Mali : Découverte d’un talant caché dans le bas-fond de Sotuba

Venu de Kita, dans la région Kaïsienne, pour Bamako il y’a de cela 2 ans, Chaka Dagnon travaille comme manœuvre dans le laboratoire Central vétérinaire de Sotuba (LCV). A ses heures perdues c’est-à-dire en marge de ses heures de travail, le bonhomme surnommé par ses proches Rasta est un artiste fait qui transforme dans le quotidien les cornes en Vase, fourchette, cuillère et plein d’autres produits utilitaires. Aux berges du fleuve Niger à Sotuba en commune I, je suis allé a sa rencontre                                                          

« en réalité personne ne m’a appris à faire ce que je fais. Je prends tout simplement les cornes des bœufs, et voir ce que je peux en faire pour résoudre des problèmes familial et personnel. Avec les occidentaux je libère un peigne à 30 000 fcfa, mais entre nous ici les prix de ce même produit varient entre 4000 et 4500f. Les Fourchette sont à 5000 fcfa, les Vases sont vendues à 20.000f. Mais les qualités diffèrent les prix aussi. » Nous a confié  Chaka Dagnon communément appelé rasta, domicilié à sotuba. Tous les jours après son boulot de manœuvre dans le laboratoire central vétérinaire, ce monsieur se donne très souvent à l’artisanat. Les cornes de bœuf qui représentent ses matières premières sont destinées à être des vases, fourchettes, cuillères, peignes, chaises, et bien d’autres.

D’après Rasta le créateur : « Les Toubabes (Blancs ou occidentaux) qui faufilent dans notre secteur Ici à Sotuba, souvent par coup de chance ils achètent quelques produits, Mais avec la crise qui à secoué notre pays, ces derniers se font rares. C’est grâce à un ami de mon père que je me suis retrouvé ici  à Bamako comme manœuvre dans le labo LCV. Mais au-delà de tout cela je suis artisan. Je travaille avec des lames de scie, mais il ya d’autres matériels plus professionnels qui me manquent, si non les idées sont là dans ma tête en pagaille. » Au début de son art, M. Dagnon nous a aussi dévoilé que sa Maman, paix à son âme le prenait pour un fou. Par ce qu’elle considérait tout simplement ces cornes de bœuf (matière 1ère)  comme des ordures inutiles et sans importance.

«Ces cornes ci, il en fait aussi des colliers c’est ce qui me surprend dans son travail » tel est de Tenin  Traoré la femme de M. Dagnon qui se dit souvent dépassée par certaines qualités de son Mari. En plus d’etre marié à une jeune femme notre artisant est aussi père d’une famille équilibrée, c’est à dire 2 filles et 2 garçons.

Ce jeune homme de 28 ans qui n’a jamais fréquenté l’école tel quelle soit  a  quitté sa ville natale Kita depuis 2 ans. De nos jours à Bamako il dit avoir besoin d’aide technique ou matérielle pour faire évoluer son petit businesse privé dans l’intention d’atteindre le marché national et international.

■ **Données à analyser**
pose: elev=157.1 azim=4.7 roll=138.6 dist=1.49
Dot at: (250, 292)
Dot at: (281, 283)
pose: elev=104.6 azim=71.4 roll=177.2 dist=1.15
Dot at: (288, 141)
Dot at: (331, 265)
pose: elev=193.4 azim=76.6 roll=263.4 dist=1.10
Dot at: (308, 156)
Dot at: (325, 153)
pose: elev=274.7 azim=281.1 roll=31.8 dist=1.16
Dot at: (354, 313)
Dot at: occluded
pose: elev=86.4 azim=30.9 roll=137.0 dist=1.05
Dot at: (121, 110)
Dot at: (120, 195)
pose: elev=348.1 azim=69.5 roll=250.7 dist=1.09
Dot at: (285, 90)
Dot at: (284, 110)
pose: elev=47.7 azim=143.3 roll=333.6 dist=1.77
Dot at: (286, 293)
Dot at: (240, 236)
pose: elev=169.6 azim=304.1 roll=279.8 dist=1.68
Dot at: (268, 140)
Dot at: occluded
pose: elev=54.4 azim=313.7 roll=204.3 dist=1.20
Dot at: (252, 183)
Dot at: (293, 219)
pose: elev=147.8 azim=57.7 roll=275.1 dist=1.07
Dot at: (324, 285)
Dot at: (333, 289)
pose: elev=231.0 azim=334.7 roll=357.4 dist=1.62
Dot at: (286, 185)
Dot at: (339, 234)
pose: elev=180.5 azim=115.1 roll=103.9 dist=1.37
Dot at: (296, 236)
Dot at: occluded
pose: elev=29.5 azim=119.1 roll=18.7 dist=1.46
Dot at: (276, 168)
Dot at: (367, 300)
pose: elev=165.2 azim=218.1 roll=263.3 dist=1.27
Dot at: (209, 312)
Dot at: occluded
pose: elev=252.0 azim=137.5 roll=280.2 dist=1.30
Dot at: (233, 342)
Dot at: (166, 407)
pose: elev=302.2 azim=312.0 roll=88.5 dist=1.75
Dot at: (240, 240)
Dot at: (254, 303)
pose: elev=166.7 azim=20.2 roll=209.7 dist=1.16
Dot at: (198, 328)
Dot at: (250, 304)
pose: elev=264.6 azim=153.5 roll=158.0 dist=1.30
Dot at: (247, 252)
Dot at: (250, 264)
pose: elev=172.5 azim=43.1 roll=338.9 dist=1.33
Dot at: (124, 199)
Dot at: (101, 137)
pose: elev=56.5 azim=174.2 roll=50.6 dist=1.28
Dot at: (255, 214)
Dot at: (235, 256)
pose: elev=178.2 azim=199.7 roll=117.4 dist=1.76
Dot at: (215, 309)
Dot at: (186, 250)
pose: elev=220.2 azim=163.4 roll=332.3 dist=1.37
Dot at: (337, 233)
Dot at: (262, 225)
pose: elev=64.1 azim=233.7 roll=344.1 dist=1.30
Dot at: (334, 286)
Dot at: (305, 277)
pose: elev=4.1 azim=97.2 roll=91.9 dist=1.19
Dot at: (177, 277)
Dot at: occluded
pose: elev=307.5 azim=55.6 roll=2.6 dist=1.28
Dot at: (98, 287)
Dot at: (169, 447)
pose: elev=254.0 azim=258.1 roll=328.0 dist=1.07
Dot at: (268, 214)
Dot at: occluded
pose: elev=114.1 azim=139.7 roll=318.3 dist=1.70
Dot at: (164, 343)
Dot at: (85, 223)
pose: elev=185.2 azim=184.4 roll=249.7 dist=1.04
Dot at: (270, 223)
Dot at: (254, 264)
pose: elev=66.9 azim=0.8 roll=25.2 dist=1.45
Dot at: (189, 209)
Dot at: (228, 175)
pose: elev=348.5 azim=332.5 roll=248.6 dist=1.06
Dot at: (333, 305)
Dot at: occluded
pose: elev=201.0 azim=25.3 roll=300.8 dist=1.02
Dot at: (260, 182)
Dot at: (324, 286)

■ **Tâche assignée 1**
Traduisez en anglais la phrase suivante de l'extrait du document : « Tous les jours après son boulot de manœuvre dans le laboratoire central vétérinaire, ce monsieur se donne très souvent à l’artisanat. »
■ **Tâche assignée 2**
D'après l'extrait du document, quel âge a Chaka Dagnon ?

■ **Zone de réponse 1**
Every day after his job as a laborer at the central veterinary laboratory, this man very often devotes himself to crafts.

■ **Zone de réponse 2**
Il a 28 ans.